I also love to take the Little Princess to see performing art, and this is a great value (kids under 12 are free and adults can get in for $5 if they come during the lunch time special on Thurs. and Fri. from noon to 3 p.m.). I hope to see some modern dance again this year as well as musical and street art performances of all kinds.

The festival is easily accessible by Trax (Library Square) to save money and the hassle of parking. More info on the Utah Arts Festival at

Little Princess and Dad at the Living Traditions Festival

Tuesday, June 24, 2008

The Toll of Capitalism on Kids

I've been reading Fast Food Nation by Eric Schlosser and recently read the chapter on advertising and kids -- creating a brand image and how corporations are now developing "craddle to grave" marketing strategies. In short, they want to get the kids -- and the younger the better. In Fast Food Nation, Schlosser states statistics that most American kids can recognize certain brand logos before they can even recognize their own name.

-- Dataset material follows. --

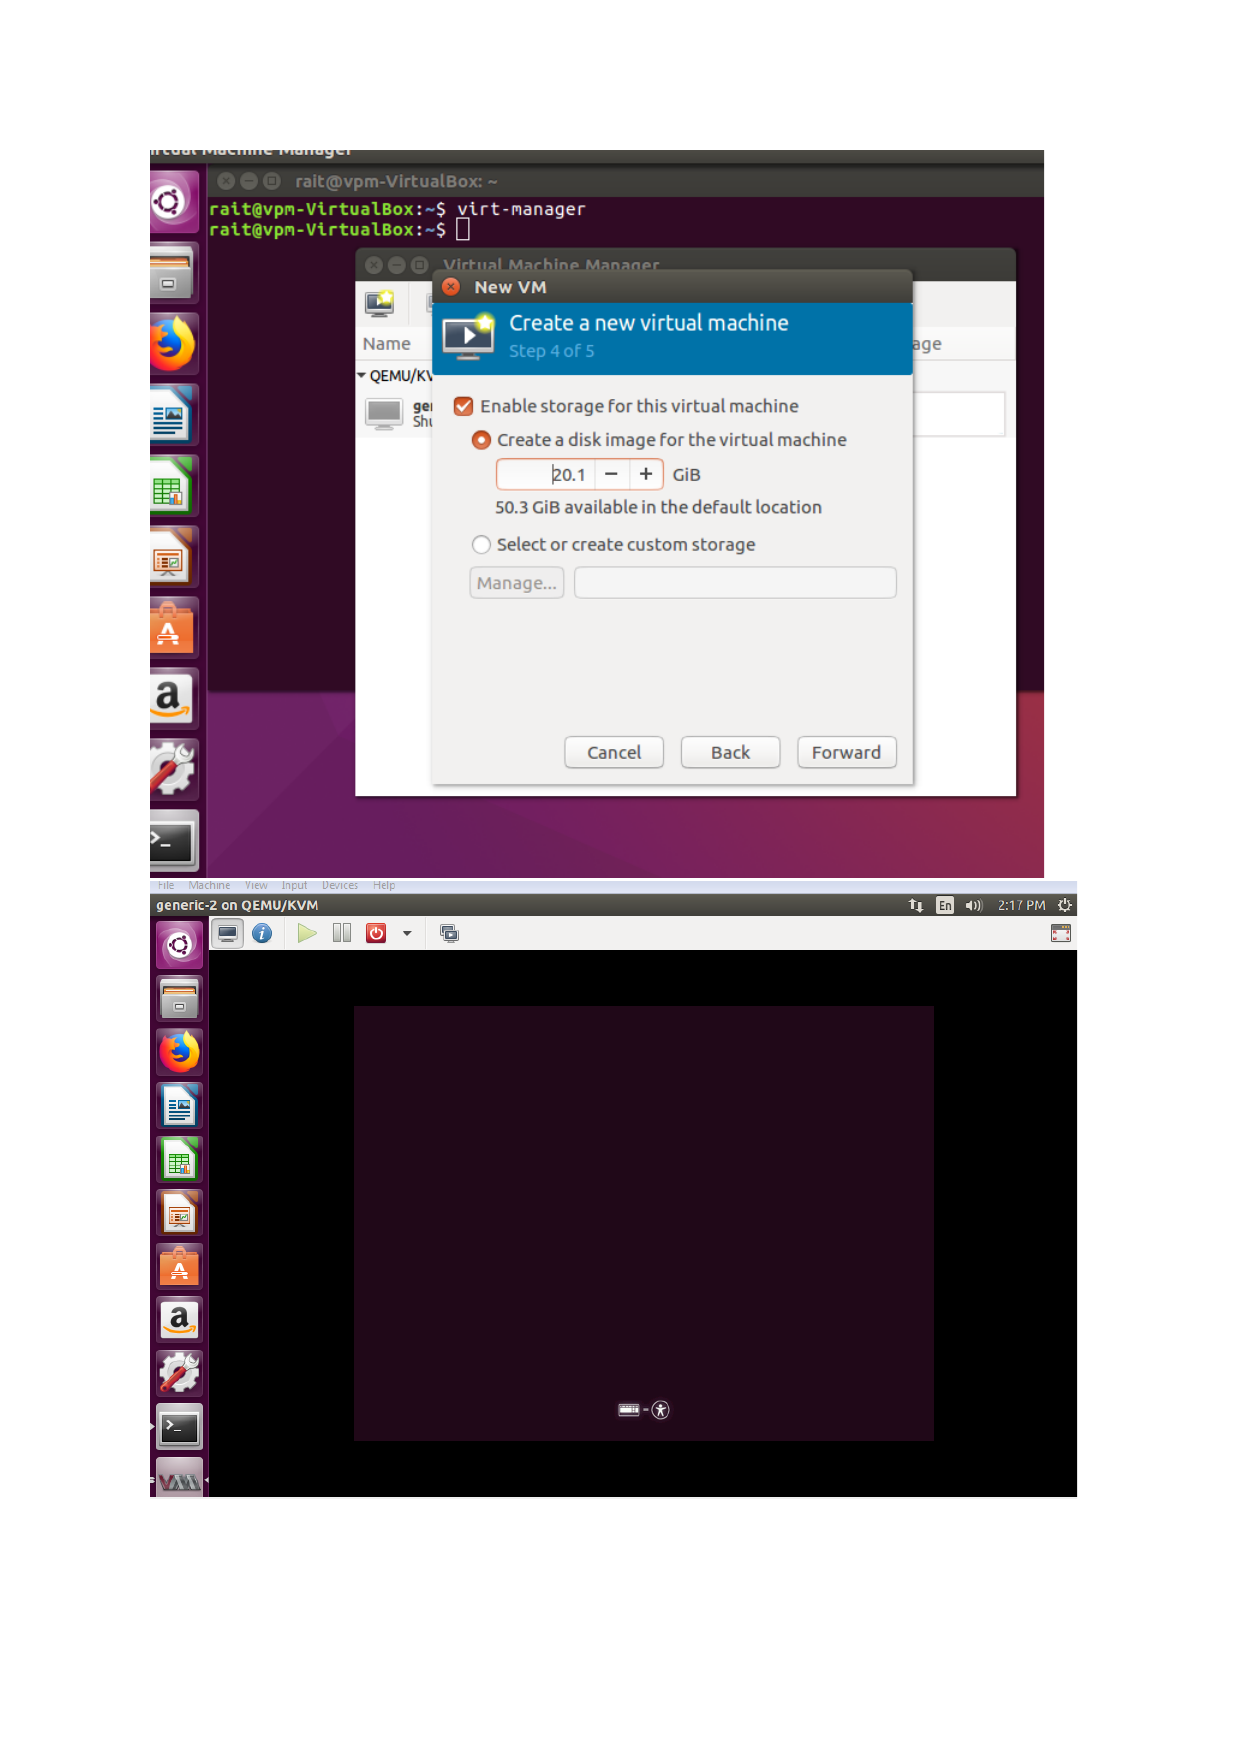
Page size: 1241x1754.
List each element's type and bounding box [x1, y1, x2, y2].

picture [150, 150, 1045, 878]
picture [150, 881, 1078, 1499]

Quite coincidently, my husband had a run-in with brand identity just last night when he took the Little Princess grocery shopping with him. Despite the fact that we've never purchased Kool Aid brand drink mixes, and that my daughter has never seen a commercial for them, she was immediately drawn to them at the store and clamoring for them. We don't have a problem with the occasional treat, so my husband bought 4 of the packets. He was surprised that she knew what they were, and after having talked with her, we figured it out. Two children at her daycare would occasionally have "juice" (Little Princess' word) that looked like the Kool Aid packets. I believe that Kool Aid has a pouch drink, and it does have the same Kool Aid Pitcher mascot on it as the drink packets.

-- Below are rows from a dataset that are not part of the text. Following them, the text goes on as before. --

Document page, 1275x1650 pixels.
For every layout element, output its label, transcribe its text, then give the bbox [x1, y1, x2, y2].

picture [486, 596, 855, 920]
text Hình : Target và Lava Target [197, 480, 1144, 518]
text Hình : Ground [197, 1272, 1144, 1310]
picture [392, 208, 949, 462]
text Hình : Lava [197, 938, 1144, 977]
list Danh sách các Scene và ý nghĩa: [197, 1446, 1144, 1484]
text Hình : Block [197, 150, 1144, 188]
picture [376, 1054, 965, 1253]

We don't have cable or satellite at our home, and the rabbit ears we have on the T.V. don't work so well -- so we almost never watch television. we instead get DVDs from the library to watch. But lately I've been getting more and more uncomfortable with the DVDs that my daughter picks out. They seem more like glorified commercials than truly original entertainment for kids, like animated films about the Bratz dolls, My Little Pony, Barbie . . .Even when the film is the point, there's now no end of toys and products that tie-in.

One of the most dangerous aspects of unrestrained capitalism is the idea that no matter how much is made, it's not enough. So corporations are finding more and more insidious ways to enter our lives. Some corporations are paying cash-strapped schools for advertising and product placement rights. While I can sympathize with the need for funds, this is a dangerous step in the direction of privatization. I really don't want my children to go to school at Coca Cola High. And the more that schools take these funds, the less that state governments will give to education, turning our system into one where kids are trained to consume the products of the highest bidder all day long.

Monday, June 23, 2008

An Introduction

I have two daughters: child #1 is 13 years old and hereafter will be referred to as "The Teen." Child #2 is 4 years old and will hereafter be known as "Little Princess".

Parenting is challenging, and seems to be getting more and more challenging all the time. And to add to that, I want to parent in ways that I haven't seen a model for -- I want to do things differently.

Where you live can really have an effect on how you parent and what opportunities are available for kids. While many families in Utah move out to the suburbs, I like living close to downtown Salt Lake City. I believe living in the city gives parents and kids many experiences they wouldn't have in the 'burbs, including having a walkable community, access to numerous cultural events and festivals, and (in the case of SLC) sustainable ways of doing so many things.

I'd like to write about my experiences, both the successes and the things that don't work so well. I'm not an expert. I'm not even sure if I'm a very good mom. But maybe I can contribute something that might be of value to other parents looking for a different way to do things.